Bug 6706

Summary: modprobe -r ohci1394 hangs or panics
Product: Drivers Reporter: Stefan Richter (stefanr)
Component: IEEE1394Assignee: Stefan Richter (stefanr)
Status: CLOSED CODE_FIX    
Severity: normal    
Priority: P2    
Hardware: i386   
OS: Linux   
Kernel Version: 2.6.15, 2.6.16 Subsystem:
Regression: --- Bisected commit-id:
Attachments: effectively reverts 2.6.16 patch "Hold the device's parent's lock during probe and remove"
an unsane fix
another ugly workaround
previous patch revised

Description Stefan Richter 2006-06-18 03:40:46 UTC
Most recent kernel where this bug did not occur: unknown
Distribution: Mandrake 10.1
Hardware Environment: x86 K7 uniprocessor
two FireWire host adapters (0: TI based, 1394b, 1: VIA based, 1394a)
Software Environment: gcc 3.4.1, kernel.org's kernel
Problem Description:

When "modprobe ohci1394" is followed shortly by "modprobe -r ohci1394" (e.g. 1
second after the previous modprobe finished), one of the following may happen:

 - kernel panic due to exception in interrupt
   (happened on 2.6.15.x preempt uniprocessor)

   or

 - modprobe -r hangs in D state, as does knodemgrd_0
   (happened on 2.6.16.x preempt SMP on a uniprocessor machine,
   with original drivers as well as with 1394 drivers equivalent
   to 2.6.17-rc6-mm2 --- i.e. 2.6.17 will also be affected).

   The knodemgrd_1 slept interruptibly (S state) while the other
   slept uninterruptibly (D state) right after modprobe -r was
   issued. This happens with or without other nodes attached to
   the FireWire ports, with or without eth1394 loaded.

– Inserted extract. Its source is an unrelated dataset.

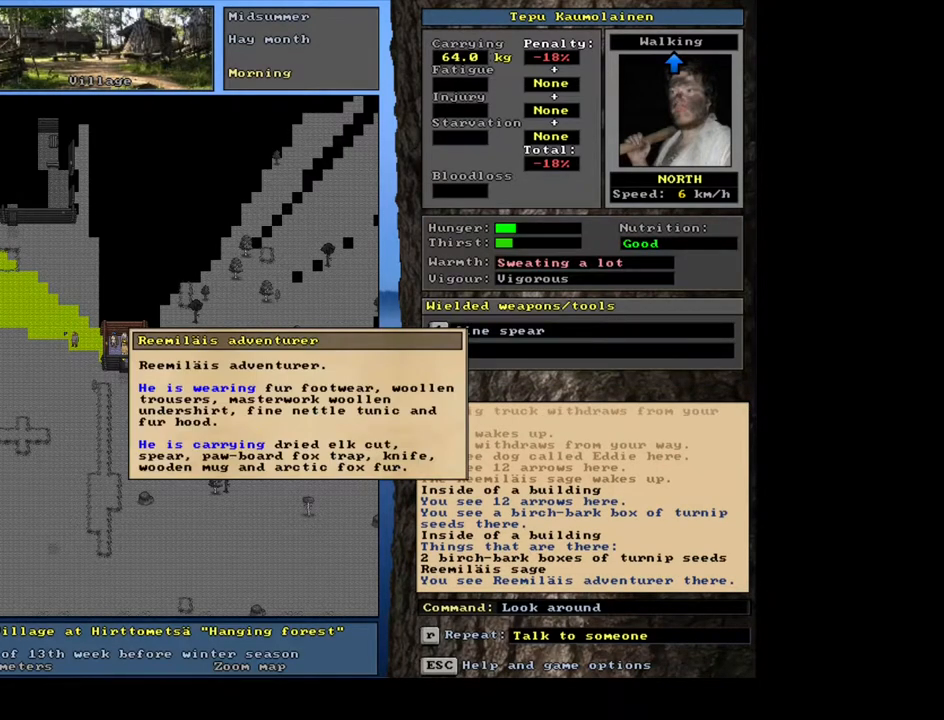
{"keys": [], "mouse": [], "events": [[183, "escape", "down"], [300, "escape", "up"], [383, "escape", "down"], [500, "escape", "up"]]}
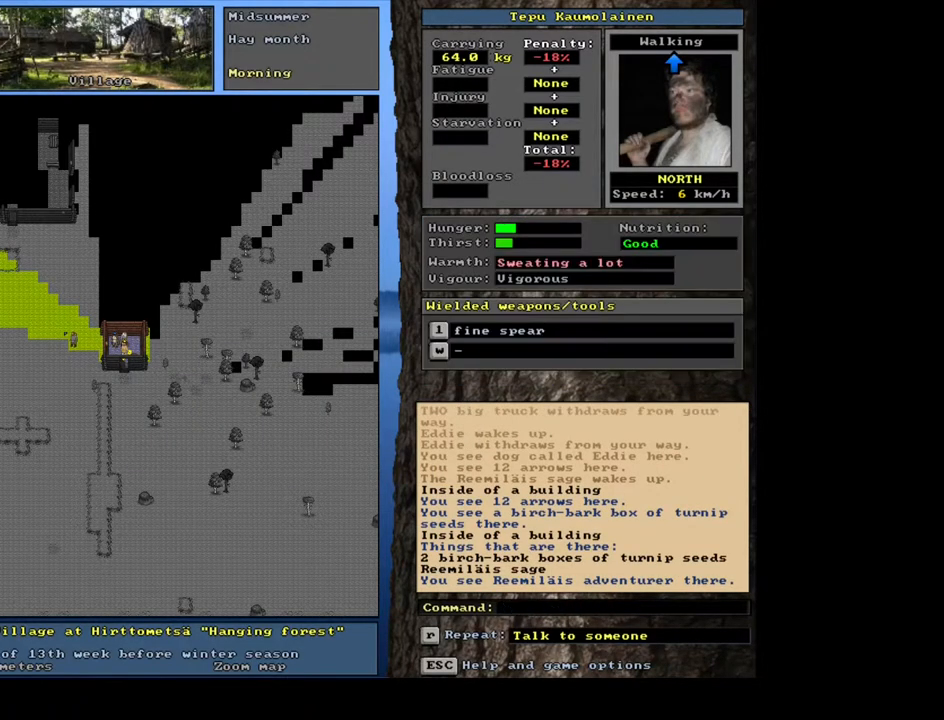
{"keys": ["shift_l"], "mouse": [], "events": [[200, "shift_l", "down"], [267, "c", "down"], [383, "c", "up"]]}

There is no problem if a longer pause is put between modprobe and modprobe -r,
for example 4 seconds.
Comment 1 Stefan Richter 2006-10-22 04:21:13 UTC
Didn't happen anymore when I tested again with Linux 2.6.19-rc2. I am too lazy
to find out which patch fixed that. On a quick glance, this fix in 2.6.18 looks
like it:
http://www.kernel.org/git/?p=linux/kernel/git/torvalds/linux-2.6.git;a=commitdiff_plain;h=445151932e869fd76b23bccff75ae2a600ccf3c9
Comment 2 Stefan Richter 2006-11-18 15:37:58 UTC
Alas it's not fixed. I never get a panic but the deadlock between the modprobe
process and the knodemgrd kthread does still happen if the timing is right.
Tested with 2.6.19-rc.

# modprobe ohci1394 && modprobe -r ohci1394
works.

# modprobe ohci1394 && sleep 1 && modprobe -r ohci1394
gets stuck in uninterruptible sleep on kthread_stop(). This is trying to stop
the knodemgrd which uninterruptibly sleeps on bus_rescan_devices_helper() meanwhile.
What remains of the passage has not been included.